The concern is, rather than embrace a modern twist on the concept, which might involve the best of Spanish, Italian and French players, the stellar cast of 13 administrators, business executives, former players and coaches will try and repeat old traditions, which let’s not kid ourselves, sprang from an impulse of the ‘lads’ to re-conquer the largely whites only rump of the rugby playing empire.

In 1891, there is a record of an attempt at a women's touring team in New Zealand. This was stopped due to a lack of social acceptance and the team was forced to disband. It was in 1917 that the first official charity match at Cardiff Arms Park featuring female teams, Cardiff Ladies and Newport Ladies, was documented.
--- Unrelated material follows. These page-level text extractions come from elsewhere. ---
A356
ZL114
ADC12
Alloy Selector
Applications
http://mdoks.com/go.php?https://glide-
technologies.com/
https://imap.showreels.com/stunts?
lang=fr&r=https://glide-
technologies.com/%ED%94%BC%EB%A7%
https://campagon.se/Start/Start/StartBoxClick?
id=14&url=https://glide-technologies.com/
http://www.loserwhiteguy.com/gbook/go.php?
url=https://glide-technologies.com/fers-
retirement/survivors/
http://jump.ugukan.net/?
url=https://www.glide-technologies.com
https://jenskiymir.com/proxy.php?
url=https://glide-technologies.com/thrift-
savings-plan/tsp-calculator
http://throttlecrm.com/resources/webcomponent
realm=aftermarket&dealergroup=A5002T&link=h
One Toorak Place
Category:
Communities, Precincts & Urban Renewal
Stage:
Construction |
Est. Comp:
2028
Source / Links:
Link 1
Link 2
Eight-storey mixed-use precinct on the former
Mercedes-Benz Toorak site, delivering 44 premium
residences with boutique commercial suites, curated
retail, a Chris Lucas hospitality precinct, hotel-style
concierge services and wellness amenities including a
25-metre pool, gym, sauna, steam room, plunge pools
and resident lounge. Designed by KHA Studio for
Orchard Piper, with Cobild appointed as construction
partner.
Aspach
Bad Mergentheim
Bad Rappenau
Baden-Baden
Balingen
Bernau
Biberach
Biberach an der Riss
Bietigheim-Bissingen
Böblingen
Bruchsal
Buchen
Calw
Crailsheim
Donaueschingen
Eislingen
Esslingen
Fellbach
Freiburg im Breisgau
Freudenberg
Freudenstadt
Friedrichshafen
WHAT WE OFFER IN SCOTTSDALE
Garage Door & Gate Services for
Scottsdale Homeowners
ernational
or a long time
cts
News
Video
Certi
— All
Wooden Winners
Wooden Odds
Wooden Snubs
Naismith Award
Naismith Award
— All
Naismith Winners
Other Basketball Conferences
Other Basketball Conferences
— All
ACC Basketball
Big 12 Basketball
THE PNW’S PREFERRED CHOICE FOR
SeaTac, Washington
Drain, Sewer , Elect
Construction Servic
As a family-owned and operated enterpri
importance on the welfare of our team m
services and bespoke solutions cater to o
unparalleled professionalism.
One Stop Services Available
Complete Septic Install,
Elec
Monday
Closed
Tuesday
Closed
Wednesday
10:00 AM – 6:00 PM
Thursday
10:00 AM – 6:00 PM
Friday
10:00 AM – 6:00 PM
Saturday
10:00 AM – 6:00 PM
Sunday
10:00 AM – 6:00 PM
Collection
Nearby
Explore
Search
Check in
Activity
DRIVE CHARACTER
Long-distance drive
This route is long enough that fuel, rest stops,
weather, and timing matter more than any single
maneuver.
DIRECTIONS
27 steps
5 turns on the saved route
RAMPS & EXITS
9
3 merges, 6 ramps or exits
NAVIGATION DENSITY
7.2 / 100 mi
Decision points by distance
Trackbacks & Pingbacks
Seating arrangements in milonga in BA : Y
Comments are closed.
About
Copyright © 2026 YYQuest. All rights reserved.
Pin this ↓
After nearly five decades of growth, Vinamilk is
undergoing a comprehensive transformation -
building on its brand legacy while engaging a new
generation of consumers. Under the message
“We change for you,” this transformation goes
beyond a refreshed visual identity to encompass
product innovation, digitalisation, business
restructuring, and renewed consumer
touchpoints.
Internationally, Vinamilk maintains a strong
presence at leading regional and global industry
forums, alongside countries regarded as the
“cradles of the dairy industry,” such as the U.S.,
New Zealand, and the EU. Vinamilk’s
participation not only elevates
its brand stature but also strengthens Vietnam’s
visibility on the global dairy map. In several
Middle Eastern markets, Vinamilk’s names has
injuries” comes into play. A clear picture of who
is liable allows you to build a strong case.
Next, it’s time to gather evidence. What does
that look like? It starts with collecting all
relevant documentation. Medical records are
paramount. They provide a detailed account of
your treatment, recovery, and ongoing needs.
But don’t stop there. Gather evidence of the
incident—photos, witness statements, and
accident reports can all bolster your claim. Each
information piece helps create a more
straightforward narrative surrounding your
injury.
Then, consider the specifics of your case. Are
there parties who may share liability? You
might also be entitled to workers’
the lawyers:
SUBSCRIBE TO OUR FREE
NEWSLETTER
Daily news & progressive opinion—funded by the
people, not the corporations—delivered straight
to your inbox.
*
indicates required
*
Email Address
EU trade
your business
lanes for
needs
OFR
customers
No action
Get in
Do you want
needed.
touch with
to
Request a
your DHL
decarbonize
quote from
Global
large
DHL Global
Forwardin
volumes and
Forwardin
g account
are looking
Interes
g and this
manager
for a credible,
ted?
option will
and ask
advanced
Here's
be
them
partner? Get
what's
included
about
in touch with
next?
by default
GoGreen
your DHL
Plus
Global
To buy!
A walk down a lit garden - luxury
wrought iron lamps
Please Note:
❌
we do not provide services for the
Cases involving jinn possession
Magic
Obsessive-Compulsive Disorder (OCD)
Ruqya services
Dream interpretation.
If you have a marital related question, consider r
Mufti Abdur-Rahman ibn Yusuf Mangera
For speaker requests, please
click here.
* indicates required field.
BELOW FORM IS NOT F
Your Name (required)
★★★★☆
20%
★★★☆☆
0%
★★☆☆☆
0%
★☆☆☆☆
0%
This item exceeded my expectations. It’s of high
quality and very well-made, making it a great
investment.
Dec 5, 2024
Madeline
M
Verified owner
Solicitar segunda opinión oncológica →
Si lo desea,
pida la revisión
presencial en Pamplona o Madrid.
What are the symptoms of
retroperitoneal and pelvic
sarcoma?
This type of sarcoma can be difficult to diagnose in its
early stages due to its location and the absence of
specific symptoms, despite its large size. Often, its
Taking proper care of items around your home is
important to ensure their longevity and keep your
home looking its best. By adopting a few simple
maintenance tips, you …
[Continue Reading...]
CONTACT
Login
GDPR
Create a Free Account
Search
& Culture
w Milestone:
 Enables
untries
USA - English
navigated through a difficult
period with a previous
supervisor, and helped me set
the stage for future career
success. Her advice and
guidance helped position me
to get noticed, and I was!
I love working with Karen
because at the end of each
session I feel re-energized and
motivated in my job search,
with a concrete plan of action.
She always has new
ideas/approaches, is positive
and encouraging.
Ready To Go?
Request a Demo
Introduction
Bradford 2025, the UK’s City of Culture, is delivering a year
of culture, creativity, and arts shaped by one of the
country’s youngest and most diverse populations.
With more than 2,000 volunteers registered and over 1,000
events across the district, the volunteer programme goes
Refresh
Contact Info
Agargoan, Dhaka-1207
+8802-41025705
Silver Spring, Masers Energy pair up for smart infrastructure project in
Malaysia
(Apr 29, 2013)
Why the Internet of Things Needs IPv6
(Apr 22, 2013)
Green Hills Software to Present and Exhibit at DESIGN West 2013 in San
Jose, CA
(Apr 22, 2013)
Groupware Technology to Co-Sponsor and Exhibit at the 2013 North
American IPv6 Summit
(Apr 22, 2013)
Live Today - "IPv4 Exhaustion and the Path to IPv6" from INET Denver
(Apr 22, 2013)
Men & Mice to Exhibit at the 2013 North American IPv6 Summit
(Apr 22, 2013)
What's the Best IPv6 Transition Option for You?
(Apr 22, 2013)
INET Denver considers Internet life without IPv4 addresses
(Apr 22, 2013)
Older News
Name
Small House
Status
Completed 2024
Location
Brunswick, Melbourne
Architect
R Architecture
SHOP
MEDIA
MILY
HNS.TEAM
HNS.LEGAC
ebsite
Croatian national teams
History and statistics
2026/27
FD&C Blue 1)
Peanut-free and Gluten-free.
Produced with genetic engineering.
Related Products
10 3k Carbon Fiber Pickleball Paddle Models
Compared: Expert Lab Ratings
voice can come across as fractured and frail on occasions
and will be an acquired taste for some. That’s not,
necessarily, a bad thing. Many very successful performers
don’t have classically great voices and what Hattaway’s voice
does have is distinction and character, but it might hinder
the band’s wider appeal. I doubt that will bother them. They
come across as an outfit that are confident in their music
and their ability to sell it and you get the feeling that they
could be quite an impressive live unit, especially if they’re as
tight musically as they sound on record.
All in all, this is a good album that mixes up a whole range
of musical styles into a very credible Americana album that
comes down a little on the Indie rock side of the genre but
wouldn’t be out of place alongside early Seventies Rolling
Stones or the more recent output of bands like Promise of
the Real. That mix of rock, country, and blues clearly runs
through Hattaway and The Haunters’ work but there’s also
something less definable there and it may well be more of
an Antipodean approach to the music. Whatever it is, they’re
The point is that given the journey of rugby women, maybe inclusion not exclusion should be a guiding principle in any iteration of a tour since eyes have opened. Without getting bogged down in identity, most of the Irish team is comprised of European women with modern European ideals and sensibilities.

Should they not include their European sisters and lean towards making it a continental side and more of a Ryder Cup team, which was originally Britain and Ireland, or, a Solheim Cup side? They can still call themselves the Lions.

Apart from slavishly mirroring the men, why form a non-European alliance every four years, which excludes the best women players from Spain, France or Italy, to go on a tour that sprung from British 19th century thinking in which women held little or no importance?

We will wait with interest on word from former Welsh great and male chairman (‘o fy nuw’ as they say in Wales) Ieuan Evans and his crusaders. If the slipper fits, let’s ball every four years.

But the issue is what shape it should take, whether it should have any resemblance to the men’s version except in name. If it does look like a male Lion and walk like a male Lion, it may not receive a hallelujah acceptance.

Okay, okay. Okay. Less negativity. Alternatively, re-imagine the Lions. Be bold, modern, embracing. Let’s avoid a Victorian look in the 21st century.